= Provided passage =
******

That Kyle Cater is an active member of the YMOB and is in regular contact with two of the Spryfield MOB’s street managers and enforcers, Jeremy LeBlanc and Shawn Shea;

 

That Kyle Cater has a firearm kept at his father’s residence for safe-keeping, and that the firearm has live ammunition in it or readily accessible for use with the firearm. (Cst. Mansvelt went on to say that “Both through the Authorization and my knowledge of recent shooting incidents that have taken place in the Halifax area I am aware that the Spryfield MOB is active in their attempts at controlling and dominating the illicit drug trade in the Spryfield area by using firearms and violence.”)

 

That it is reasonable to believe that Kyle Cater keeps ammunition for the firearm with the firearm;

 

That Paul Cater is an active participant in the possession and safe-keeping of the firearm and ammunition. (Cst. Mansvelt referenced the fact that Paul Cater lives at 80 Cavendish and “contacted Kyle Cater immediately upon realizing that the firearm had been misplaced.”)

[17]    As I will discuss, it is the calls of December 7 between Paul Cater and Kyle Cater and Kyle Cater and Torina Lewis that are really the heart of the application for the search warrant for 80 Cavendish Road.

          The Applicable Law

[18]    The authorizing Justice of the Peace granted the warrant to search 80 Cavendish Road on the basis that there were “reasonable grounds for believing that there are certain things to wit…firearm…ammunition which there are reasonable grounds to believe will afford evidence with respect to the commission of an offence against the Criminal Code of Canada that…Kyle Joseph Cater…and Paul Gary Cater…of 80 Cavendish Road, Halifax, Nova Scotia between the 6th day of December 2008 and the 13th day of January 2009…did possess a firearm without being the holder of a license under which they may possess it, contrary to section 91(1) of the Criminal Code of Canada, and that the Informant believes on reasonable grounds that the said things or some part of them are in the residence of Paul Cater situated at 80 Cavendish Road…”

[19]    Section 487 of the Criminal Code is the authority for the 80 Cavendish search warrant.  In paraphrased form, it provides as follows:

487.(1) A justice who is satisfied by information on oath…that there are reasonable grounds to believe that there is in a building…

(a) anything on or in respect of which any offence against this Act or any other Act of Parliament has been or is suspected to have been committed,

(b) anything that there are reasonable grounds to believe will afford evidence with respect to the commission of an offence…against this Act or any other Act of Parliament,

(c) anything that there are reasonable grounds to believe is intended to be used for the purpose of committing any offence against the person for which a person may be arrested without warrant, or

(c.1) any offence-related property,

may at any time issue a warrant authorizing a peace officer…who is named in the warrant

(d) to search the building…for any such thing and to seize it…

[20]    A search warrant for a residence, authorized under section 487 of the Criminal Code, must conform to section 8 of the Charter. The settled law is that for a search to be reasonable under section 8 of the Charter, it must be: (1) authorized by law; (2) the law must be reasonable; and (3) the manner of the search must be reasonable. (R. v. Collins, [1987] 1 S.C.R. 265)

******

= Dataset content =
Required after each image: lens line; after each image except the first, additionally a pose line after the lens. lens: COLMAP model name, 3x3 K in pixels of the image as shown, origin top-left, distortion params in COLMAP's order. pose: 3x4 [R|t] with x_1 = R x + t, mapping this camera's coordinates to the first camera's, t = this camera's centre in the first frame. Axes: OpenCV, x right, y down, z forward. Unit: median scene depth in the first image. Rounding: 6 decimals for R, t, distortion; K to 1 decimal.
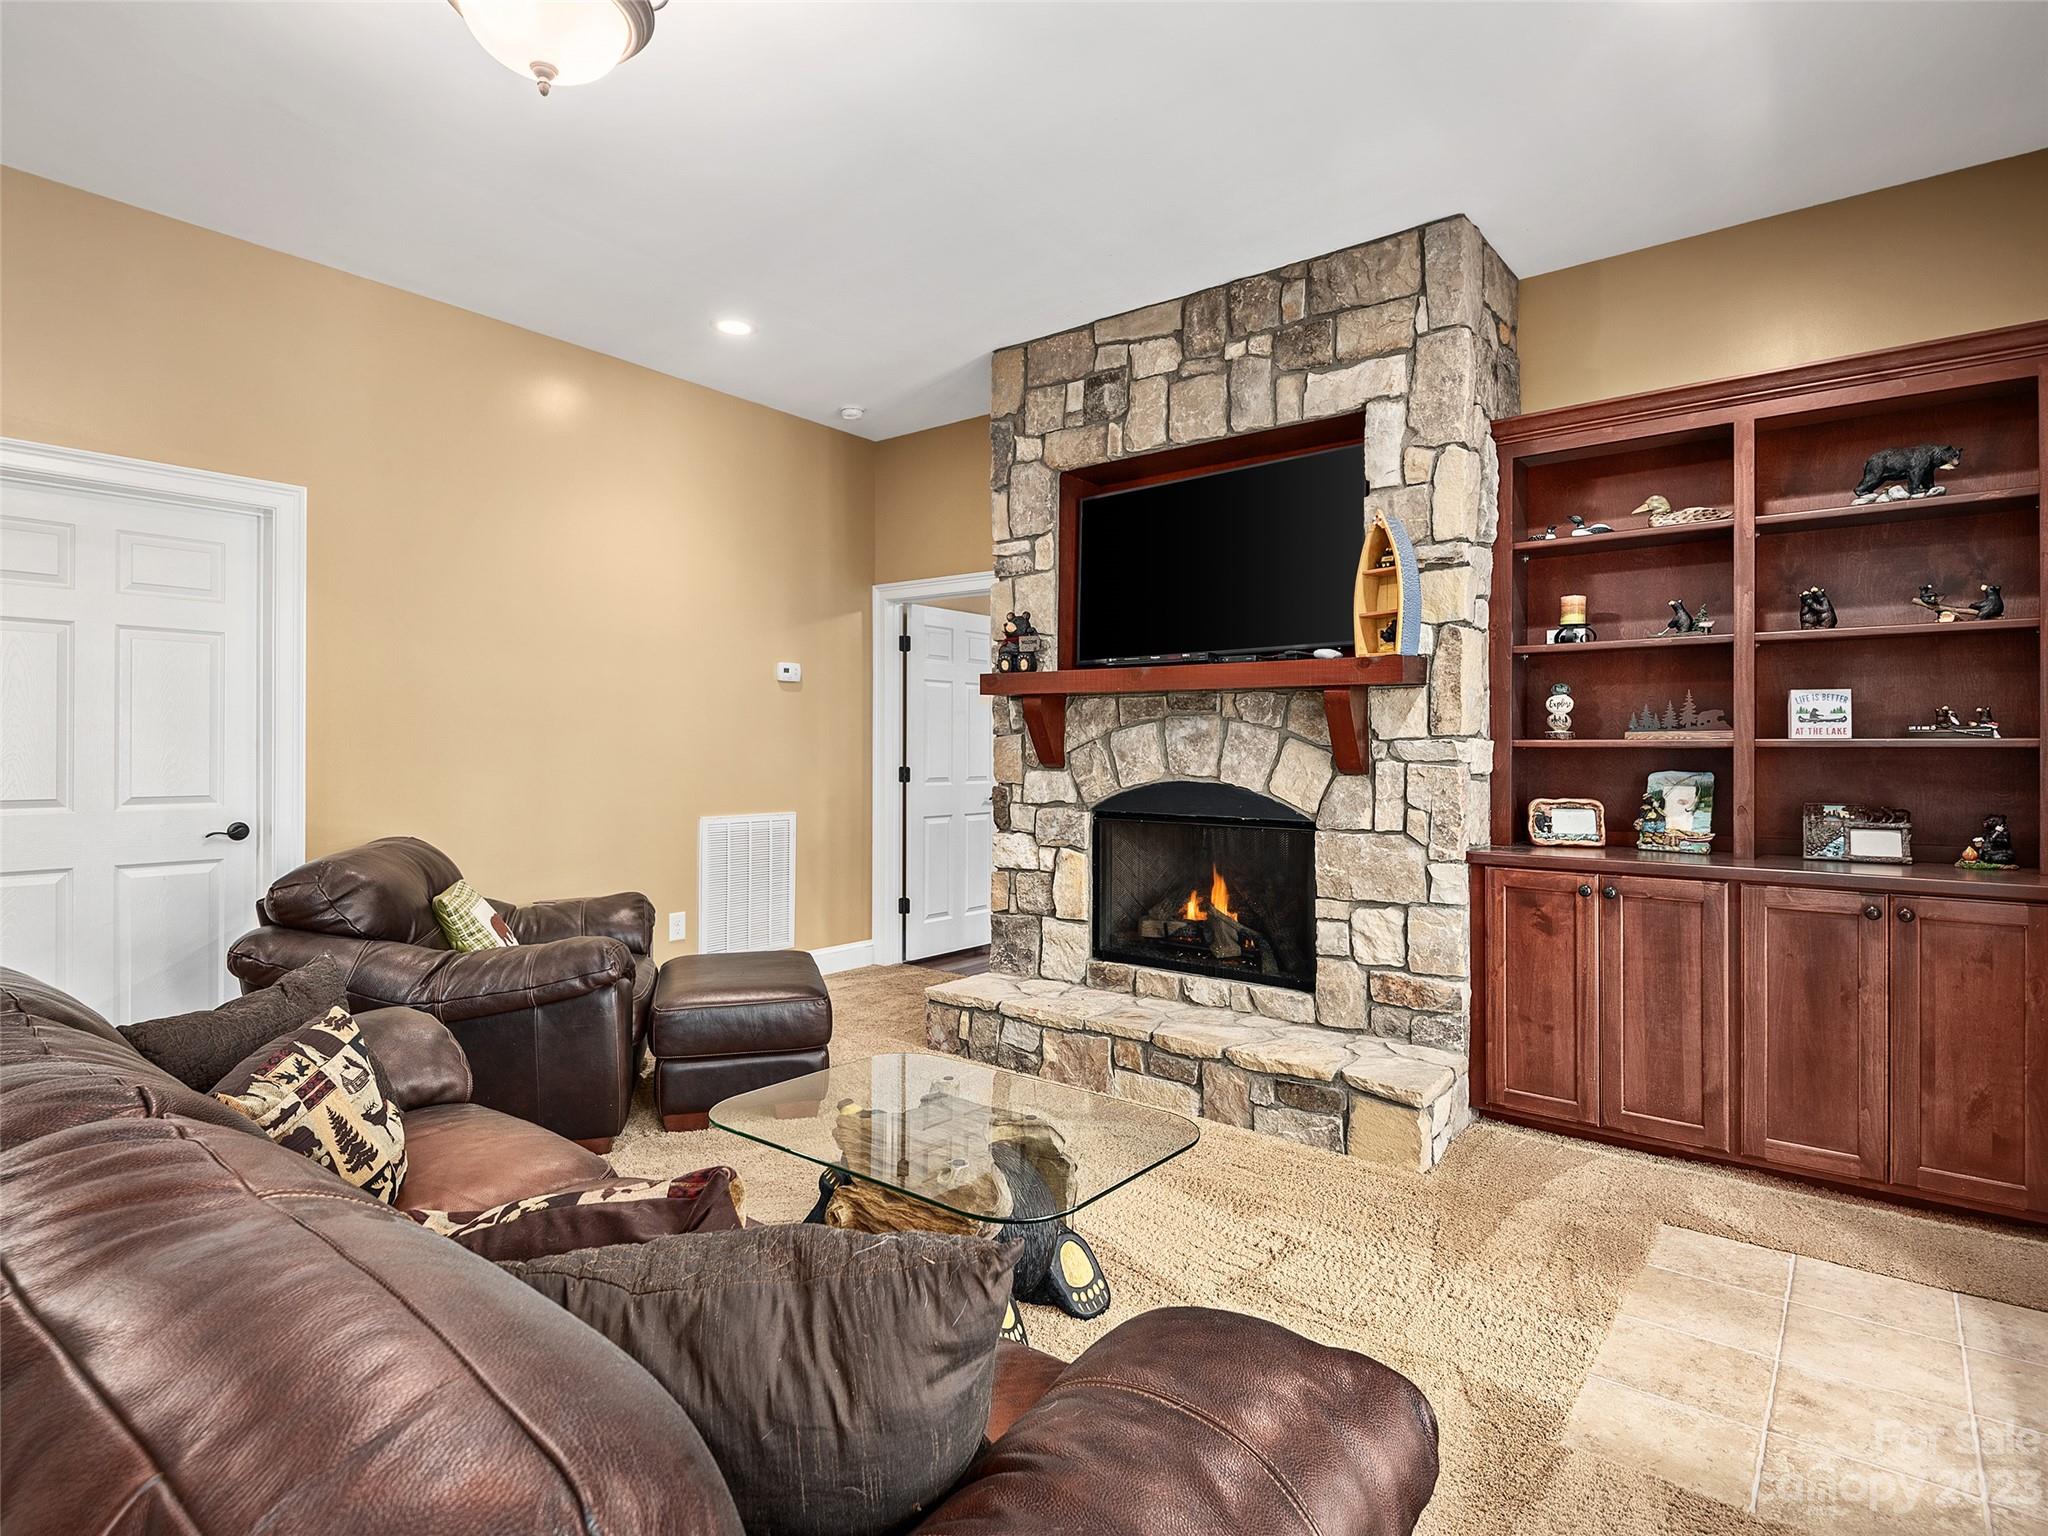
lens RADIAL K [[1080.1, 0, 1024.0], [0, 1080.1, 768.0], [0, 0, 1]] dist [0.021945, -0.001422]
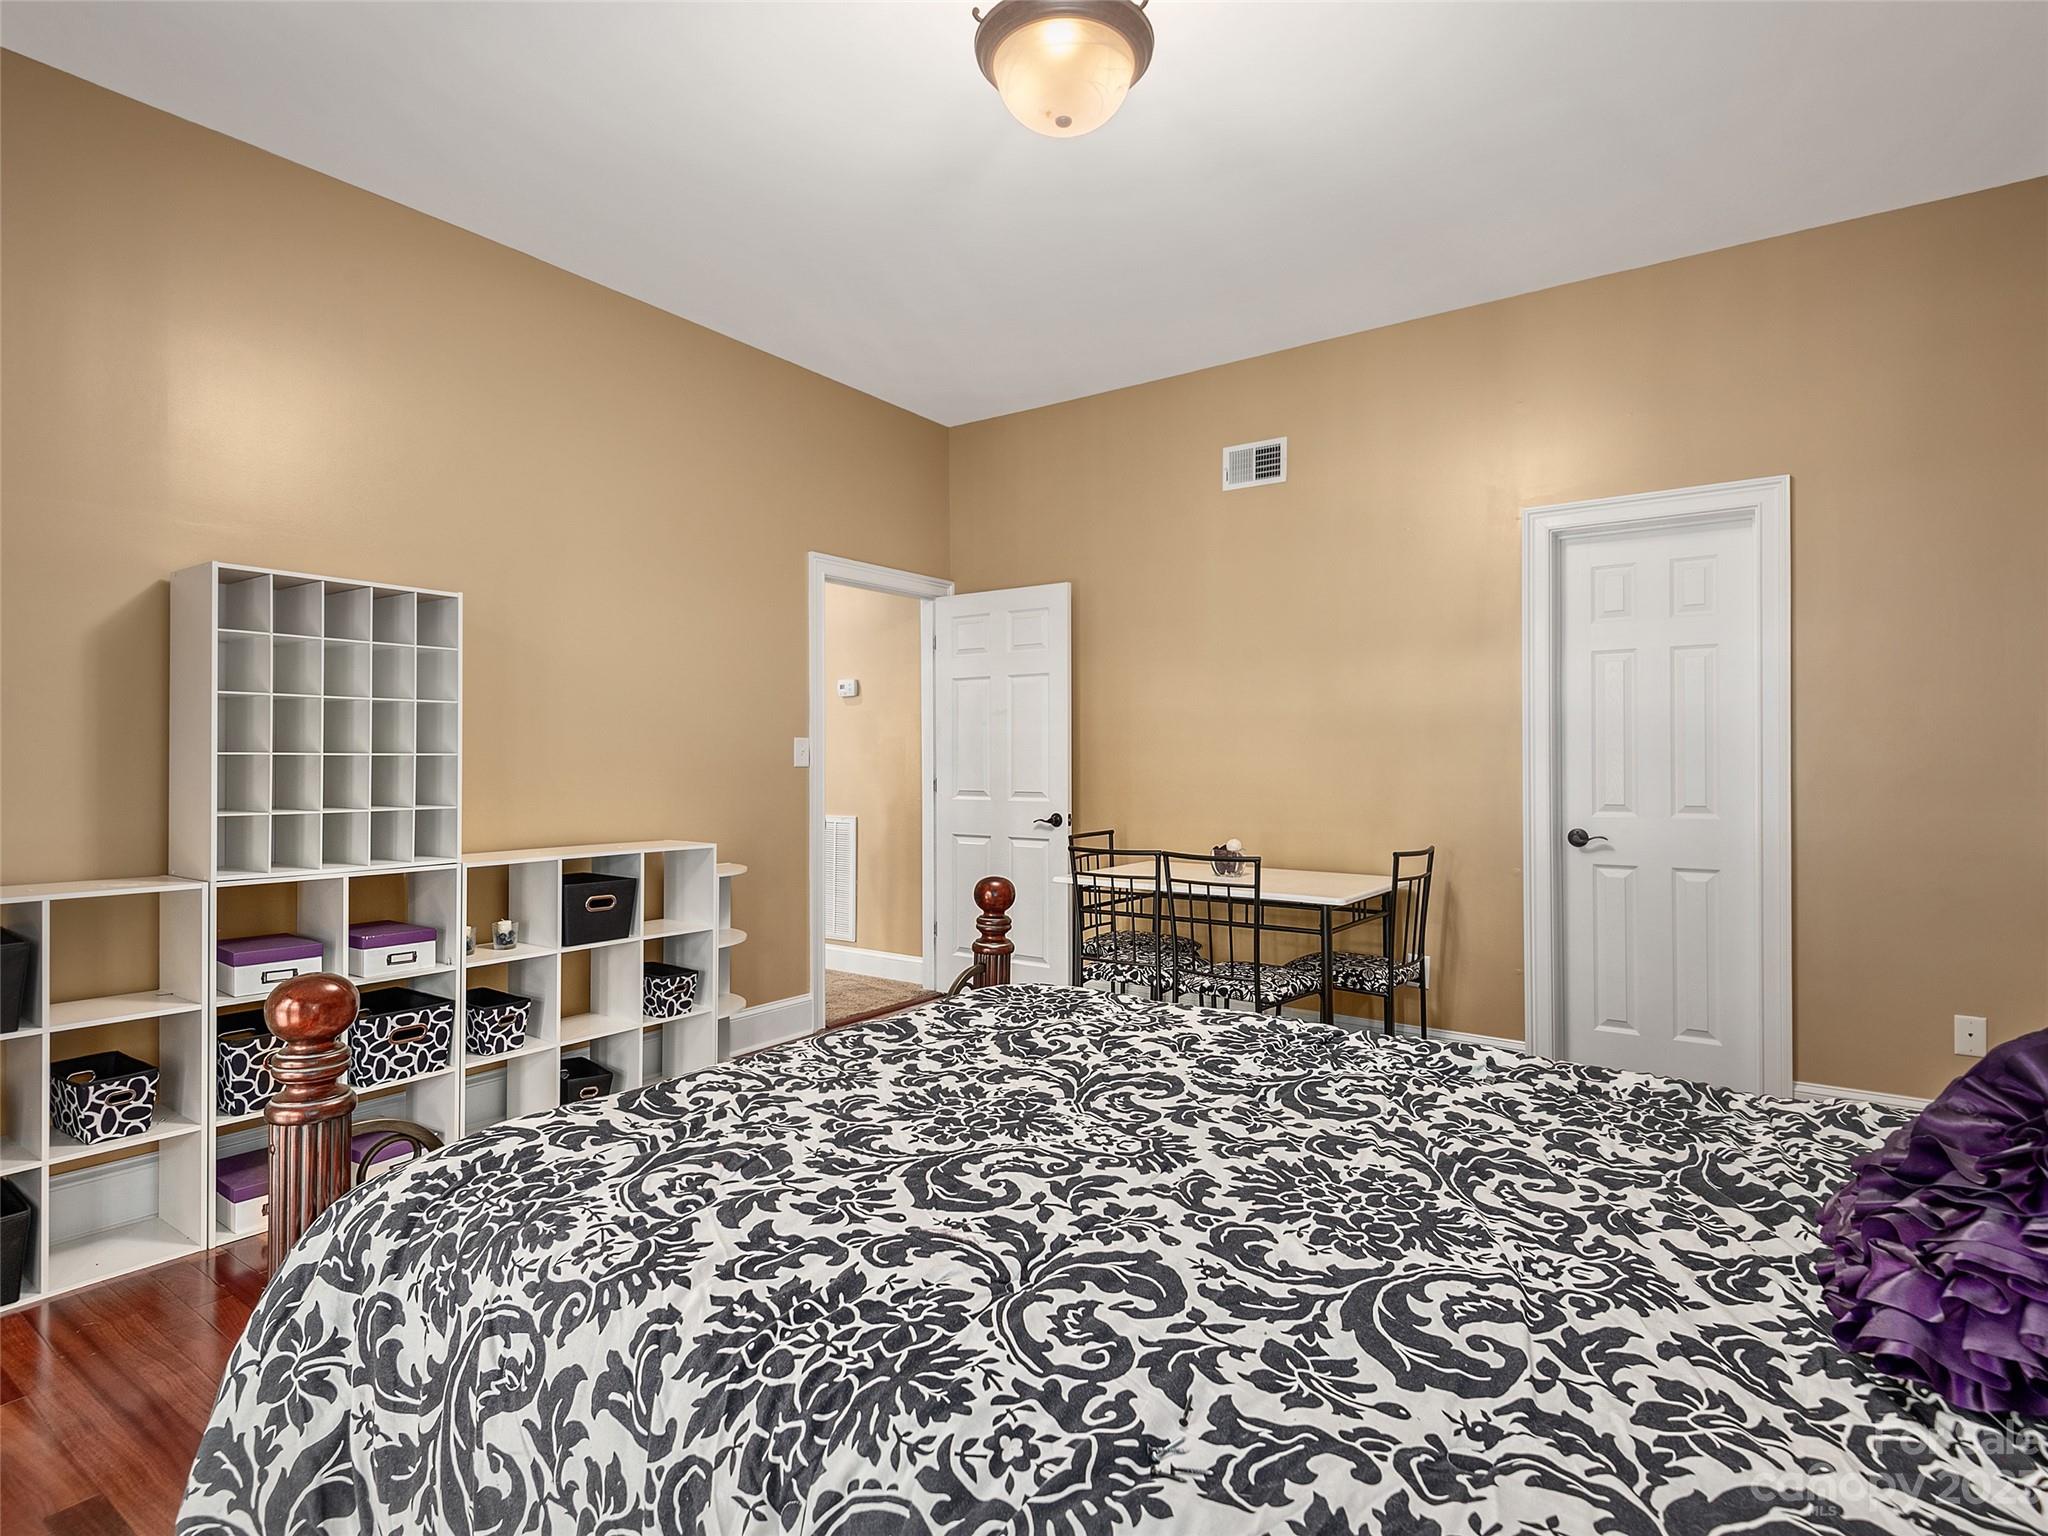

******

= Exercise instructions =
A: In the search warrant ruling, what reason did Cst. Mansvelt give for believing that Paul Cater actively took part in possessing and safe-keeping the firearm and ammunition?
B: According to the search warrant ruling, which section of the Criminal Code of Canada were the Caters alleged to have contravened by possessing a firearm without a license?
C: Reproduce the search warrant ruling between "(c.1) any offence-related" and "1 S.C.R. 265)", inclusive, swapping "peace officer" for "police officer".

= Answer section =
A: Cst. Mansvelt pointed out that Paul Cater lives at 80 Cavendish. He also noted that Paul Cater "contacted Kyle Cater immediately upon realizing that the firearm had been misplaced."

B: Section 91(1).

C:
(c.1) any offence-related property,

may at any time issue a warrant authorizing a police officer…who is named in the warrant

(d) to search the building…for any such thing and to seize it…

[20]    A search warrant for a residence, authorized under section 487 of the Criminal Code, must conform to section 8 of the Charter. The settled law is that for a search to be reasonable under section 8 of the Charter, it must be: (1) authorized by law; (2) the law must be reasonable; and (3) the manner of the search must be reasonable. (R. v. Collins, [1987] 1 S.C.R. 265)